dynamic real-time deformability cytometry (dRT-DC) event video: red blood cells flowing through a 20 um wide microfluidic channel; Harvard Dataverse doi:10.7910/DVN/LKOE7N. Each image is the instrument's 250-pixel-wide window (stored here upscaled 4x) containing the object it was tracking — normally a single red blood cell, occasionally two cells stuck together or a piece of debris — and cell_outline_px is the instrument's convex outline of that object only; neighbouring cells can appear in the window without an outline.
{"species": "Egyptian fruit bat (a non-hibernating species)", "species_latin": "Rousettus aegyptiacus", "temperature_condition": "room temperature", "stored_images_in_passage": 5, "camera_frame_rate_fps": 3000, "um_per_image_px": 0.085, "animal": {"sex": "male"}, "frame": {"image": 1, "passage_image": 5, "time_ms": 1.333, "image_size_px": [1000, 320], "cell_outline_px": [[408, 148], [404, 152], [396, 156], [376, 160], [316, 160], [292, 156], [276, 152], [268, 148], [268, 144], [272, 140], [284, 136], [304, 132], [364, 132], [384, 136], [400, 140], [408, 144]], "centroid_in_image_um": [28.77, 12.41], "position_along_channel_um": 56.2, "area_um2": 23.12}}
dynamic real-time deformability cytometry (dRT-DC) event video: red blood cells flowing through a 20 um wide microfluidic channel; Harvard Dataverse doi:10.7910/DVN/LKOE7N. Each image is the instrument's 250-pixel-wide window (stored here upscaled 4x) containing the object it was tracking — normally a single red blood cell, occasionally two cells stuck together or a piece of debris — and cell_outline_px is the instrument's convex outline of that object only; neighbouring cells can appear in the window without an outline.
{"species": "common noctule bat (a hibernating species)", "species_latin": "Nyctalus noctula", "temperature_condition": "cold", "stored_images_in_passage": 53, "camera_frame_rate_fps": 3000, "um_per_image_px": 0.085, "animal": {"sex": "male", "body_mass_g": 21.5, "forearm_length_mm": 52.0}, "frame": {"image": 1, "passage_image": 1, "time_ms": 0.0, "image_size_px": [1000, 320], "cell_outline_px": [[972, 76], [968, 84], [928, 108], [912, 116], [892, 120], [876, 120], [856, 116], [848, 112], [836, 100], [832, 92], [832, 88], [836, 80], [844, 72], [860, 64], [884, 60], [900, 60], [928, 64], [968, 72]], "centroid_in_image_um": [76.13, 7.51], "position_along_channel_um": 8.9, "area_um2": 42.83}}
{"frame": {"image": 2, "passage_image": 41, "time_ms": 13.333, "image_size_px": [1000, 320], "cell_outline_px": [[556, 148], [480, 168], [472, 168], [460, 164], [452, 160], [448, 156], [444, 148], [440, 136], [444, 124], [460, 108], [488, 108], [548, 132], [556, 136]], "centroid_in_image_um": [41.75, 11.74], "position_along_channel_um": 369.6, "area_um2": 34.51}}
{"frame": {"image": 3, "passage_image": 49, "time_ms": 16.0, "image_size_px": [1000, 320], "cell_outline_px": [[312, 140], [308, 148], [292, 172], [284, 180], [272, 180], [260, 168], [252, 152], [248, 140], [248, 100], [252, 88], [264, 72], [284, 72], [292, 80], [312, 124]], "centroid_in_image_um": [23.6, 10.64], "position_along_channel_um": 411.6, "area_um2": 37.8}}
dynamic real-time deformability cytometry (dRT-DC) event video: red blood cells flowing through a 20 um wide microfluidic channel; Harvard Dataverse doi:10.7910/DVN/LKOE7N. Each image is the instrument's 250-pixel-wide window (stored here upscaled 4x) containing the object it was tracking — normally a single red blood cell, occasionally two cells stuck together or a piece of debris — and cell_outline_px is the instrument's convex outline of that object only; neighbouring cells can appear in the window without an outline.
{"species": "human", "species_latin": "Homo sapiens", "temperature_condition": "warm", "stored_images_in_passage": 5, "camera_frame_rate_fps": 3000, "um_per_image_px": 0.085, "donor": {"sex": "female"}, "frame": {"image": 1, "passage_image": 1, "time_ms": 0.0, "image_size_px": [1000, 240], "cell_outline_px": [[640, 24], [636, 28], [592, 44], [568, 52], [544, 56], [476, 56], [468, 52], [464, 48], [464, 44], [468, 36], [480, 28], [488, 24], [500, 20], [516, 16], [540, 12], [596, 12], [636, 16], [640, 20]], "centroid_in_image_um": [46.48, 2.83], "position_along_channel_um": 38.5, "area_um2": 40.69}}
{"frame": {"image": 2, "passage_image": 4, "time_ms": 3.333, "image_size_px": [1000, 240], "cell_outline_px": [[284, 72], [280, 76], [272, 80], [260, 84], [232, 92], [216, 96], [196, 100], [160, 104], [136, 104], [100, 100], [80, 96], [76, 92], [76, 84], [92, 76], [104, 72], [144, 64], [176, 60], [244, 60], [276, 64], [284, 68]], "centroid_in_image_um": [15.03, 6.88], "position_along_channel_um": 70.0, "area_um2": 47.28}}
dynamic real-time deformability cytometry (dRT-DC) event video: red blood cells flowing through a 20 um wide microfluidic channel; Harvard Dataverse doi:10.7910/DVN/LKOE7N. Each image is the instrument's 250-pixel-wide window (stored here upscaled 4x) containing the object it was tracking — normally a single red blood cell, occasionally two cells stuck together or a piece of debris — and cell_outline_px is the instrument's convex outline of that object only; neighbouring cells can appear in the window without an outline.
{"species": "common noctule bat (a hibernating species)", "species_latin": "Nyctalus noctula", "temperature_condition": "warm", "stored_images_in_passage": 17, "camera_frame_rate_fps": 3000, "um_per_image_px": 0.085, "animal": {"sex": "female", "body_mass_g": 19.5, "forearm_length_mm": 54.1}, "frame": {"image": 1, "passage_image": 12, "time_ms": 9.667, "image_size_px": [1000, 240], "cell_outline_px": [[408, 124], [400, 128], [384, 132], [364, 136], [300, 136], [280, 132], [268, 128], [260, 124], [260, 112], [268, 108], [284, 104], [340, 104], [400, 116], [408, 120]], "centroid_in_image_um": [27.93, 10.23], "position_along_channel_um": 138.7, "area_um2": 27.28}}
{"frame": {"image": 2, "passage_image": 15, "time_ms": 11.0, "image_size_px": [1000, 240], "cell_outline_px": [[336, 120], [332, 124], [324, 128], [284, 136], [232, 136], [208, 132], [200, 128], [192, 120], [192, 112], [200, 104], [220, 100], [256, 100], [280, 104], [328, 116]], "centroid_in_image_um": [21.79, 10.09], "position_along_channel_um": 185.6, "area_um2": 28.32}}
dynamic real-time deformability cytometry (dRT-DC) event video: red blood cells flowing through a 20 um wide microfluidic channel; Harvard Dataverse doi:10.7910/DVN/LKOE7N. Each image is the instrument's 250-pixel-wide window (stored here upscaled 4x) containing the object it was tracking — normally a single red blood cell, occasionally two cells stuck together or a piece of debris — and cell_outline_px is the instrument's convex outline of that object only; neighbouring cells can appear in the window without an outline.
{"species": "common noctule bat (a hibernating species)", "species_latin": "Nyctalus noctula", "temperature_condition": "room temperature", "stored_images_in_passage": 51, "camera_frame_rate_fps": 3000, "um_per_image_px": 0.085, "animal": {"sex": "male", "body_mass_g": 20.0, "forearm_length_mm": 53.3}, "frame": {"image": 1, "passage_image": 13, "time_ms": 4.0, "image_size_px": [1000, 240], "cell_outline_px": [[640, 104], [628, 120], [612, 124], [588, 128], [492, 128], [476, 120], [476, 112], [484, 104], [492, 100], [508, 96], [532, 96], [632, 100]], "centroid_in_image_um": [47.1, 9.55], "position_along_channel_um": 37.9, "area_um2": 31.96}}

#### [Given instruction]
Print the complete listing again, exactly as it stands.

#### [Expected answer]
dynamic real-time deformability cytometry (dRT-DC) event video: red blood cells flowing through a 20 um wide microfluidic channel; Harvard Dataverse doi:10.7910/DVN/LKOE7N. Each image is the instrument's 250-pixel-wide window (stored here upscaled 4x) containing the object it was tracking — normally a single red blood cell, occasionally two cells stuck together or a piece of debris — and cell_outline_px is the instrument's convex outline of that object only; neighbouring cells can appear in the window without an outline.
{"species": "Egyptian fruit bat (a non-hibernating species)", "species_latin": "Rousettus aegyptiacus", "temperature_condition": "room temperature", "stored_images_in_passage": 5, "camera_frame_rate_fps": 3000, "um_per_image_px": 0.085, "animal": {"sex": "male"}, "frame": {"image": 1, "passage_image": 5, "time_ms": 1.333, "image_size_px": [1000, 320], "cell_outline_px": [[408, 148], [404, 152], [396, 156], [376, 160], [316, 160], [292, 156], [276, 152], [268, 148], [268, 144], [272, 140], [284, 136], [304, 132], [364, 132], [384, 136], [400, 140], [408, 144]], "centroid_in_image_um": [28.77, 12.41], "position_along_channel_um": 56.2, "area_um2": 23.12}}
dynamic real-time deformability cytometry (dRT-DC) event video: red blood cells flowing through a 20 um wide microfluidic channel; Harvard Dataverse doi:10.7910/DVN/LKOE7N. Each image is the instrument's 250-pixel-wide window (stored here upscaled 4x) containing the object it was tracking — normally a single red blood cell, occasionally two cells stuck together or a piece of debris — and cell_outline_px is the instrument's convex outline of that object only; neighbouring cells can appear in the window without an outline.
{"species": "common noctule bat (a hibernating species)", "species_latin": "Nyctalus noctula", "temperature_condition": "cold", "stored_images_in_passage": 53, "camera_frame_rate_fps": 3000, "um_per_image_px": 0.085, "animal": {"sex": "male", "body_mass_g": 21.5, "forearm_length_mm": 52.0}, "frame": {"image": 1, "passage_image": 1, "time_ms": 0.0, "image_size_px": [1000, 320], "cell_outline_px": [[972, 76], [968, 84], [928, 108], [912, 116], [892, 120], [876, 120], [856, 116], [848, 112], [836, 100], [832, 92], [832, 88], [836, 80], [844, 72], [860, 64], [884, 60], [900, 60], [928, 64], [968, 72]], "centroid_in_image_um": [76.13, 7.51], "position_along_channel_um": 8.9, "area_um2": 42.83}}
{"frame": {"image": 2, "passage_image": 41, "time_ms": 13.333, "image_size_px": [1000, 320], "cell_outline_px": [[556, 148], [480, 168], [472, 168], [460, 164], [452, 160], [448, 156], [444, 148], [440, 136], [444, 124], [460, 108], [488, 108], [548, 132], [556, 136]], "centroid_in_image_um": [41.75, 11.74], "position_along_channel_um": 369.6, "area_um2": 34.51}}
{"frame": {"image": 3, "passage_image": 49, "time_ms": 16.0, "image_size_px": [1000, 320], "cell_outline_px": [[312, 140], [308, 148], [292, 172], [284, 180], [272, 180], [260, 168], [252, 152], [248, 140], [248, 100], [252, 88], [264, 72], [284, 72], [292, 80], [312, 124]], "centroid_in_image_um": [23.6, 10.64], "position_along_channel_um": 411.6, "area_um2": 37.8}}
dynamic real-time deformability cytometry (dRT-DC) event video: red blood cells flowing through a 20 um wide microfluidic channel; Harvard Dataverse doi:10.7910/DVN/LKOE7N. Each image is the instrument's 250-pixel-wide window (stored here upscaled 4x) containing the object it was tracking — normally a single red blood cell, occasionally two cells stuck together or a piece of debris — and cell_outline_px is the instrument's convex outline of that object only; neighbouring cells can appear in the window without an outline.
{"species": "human", "species_latin": "Homo sapiens", "temperature_condition": "warm", "stored_images_in_passage": 5, "camera_frame_rate_fps": 3000, "um_per_image_px": 0.085, "donor": {"sex": "female"}, "frame": {"image": 1, "passage_image": 1, "time_ms": 0.0, "image_size_px": [1000, 240], "cell_outline_px": [[640, 24], [636, 28], [592, 44], [568, 52], [544, 56], [476, 56], [468, 52], [464, 48], [464, 44], [468, 36], [480, 28], [488, 24], [500, 20], [516, 16], [540, 12], [596, 12], [636, 16], [640, 20]], "centroid_in_image_um": [46.48, 2.83], "position_along_channel_um": 38.5, "area_um2": 40.69}}
{"frame": {"image": 2, "passage_image": 4, "time_ms": 3.333, "image_size_px": [1000, 240], "cell_outline_px": [[284, 72], [280, 76], [272, 80], [260, 84], [232, 92], [216, 96], [196, 100], [160, 104], [136, 104], [100, 100], [80, 96], [76, 92], [76, 84], [92, 76], [104, 72], [144, 64], [176, 60], [244, 60], [276, 64], [284, 68]], "centroid_in_image_um": [15.03, 6.88], "position_along_channel_um": 70.0, "area_um2": 47.28}}
dynamic real-time deformability cytometry (dRT-DC) event video: red blood cells flowing through a 20 um wide microfluidic channel; Harvard Dataverse doi:10.7910/DVN/LKOE7N. Each image is the instrument's 250-pixel-wide window (stored here upscaled 4x) containing the object it was tracking — normally a single red blood cell, occasionally two cells stuck together or a piece of debris — and cell_outline_px is the instrument's convex outline of that object only; neighbouring cells can appear in the window without an outline.
{"species": "common noctule bat (a hibernating species)", "species_latin": "Nyctalus noctula", "temperature_condition": "warm", "stored_images_in_passage": 17, "camera_frame_rate_fps": 3000, "um_per_image_px": 0.085, "animal": {"sex": "female", "body_mass_g": 19.5, "forearm_length_mm": 54.1}, "frame": {"image": 1, "passage_image": 12, "time_ms": 9.667, "image_size_px": [1000, 240], "cell_outline_px": [[408, 124], [400, 128], [384, 132], [364, 136], [300, 136], [280, 132], [268, 128], [260, 124], [260, 112], [268, 108], [284, 104], [340, 104], [400, 116], [408, 120]], "centroid_in_image_um": [27.93, 10.23], "position_along_channel_um": 138.7, "area_um2": 27.28}}
{"frame": {"image": 2, "passage_image": 15, "time_ms": 11.0, "image_size_px": [1000, 240], "cell_outline_px": [[336, 120], [332, 124], [324, 128], [284, 136], [232, 136], [208, 132], [200, 128], [192, 120], [192, 112], [200, 104], [220, 100], [256, 100], [280, 104], [328, 116]], "centroid_in_image_um": [21.79, 10.09], "position_along_channel_um": 185.6, "area_um2": 28.32}}
dynamic real-time deformability cytometry (dRT-DC) event video: red blood cells flowing through a 20 um wide microfluidic channel; Harvard Dataverse doi:10.7910/DVN/LKOE7N. Each image is the instrument's 250-pixel-wide window (stored here upscaled 4x) containing the object it was tracking — normally a single red blood cell, occasionally two cells stuck together or a piece of debris — and cell_outline_px is the instrument's convex outline of that object only; neighbouring cells can appear in the window without an outline.
{"species": "common noctule bat (a hibernating species)", "species_latin": "Nyctalus noctula", "temperature_condition": "room temperature", "stored_images_in_passage": 51, "camera_frame_rate_fps": 3000, "um_per_image_px": 0.085, "animal": {"sex": "male", "body_mass_g": 20.0, "forearm_length_mm": 53.3}, "frame": {"image": 1, "passage_image": 13, "time_ms": 4.0, "image_size_px": [1000, 240], "cell_outline_px": [[640, 104], [628, 120], [612, 124], [588, 128], [492, 128], [476, 120], [476, 112], [484, 104], [492, 100], [508, 96], [532, 96], [632, 100]], "centroid_in_image_um": [47.1, 9.55], "position_along_channel_um": 37.9, "area_um2": 31.96}}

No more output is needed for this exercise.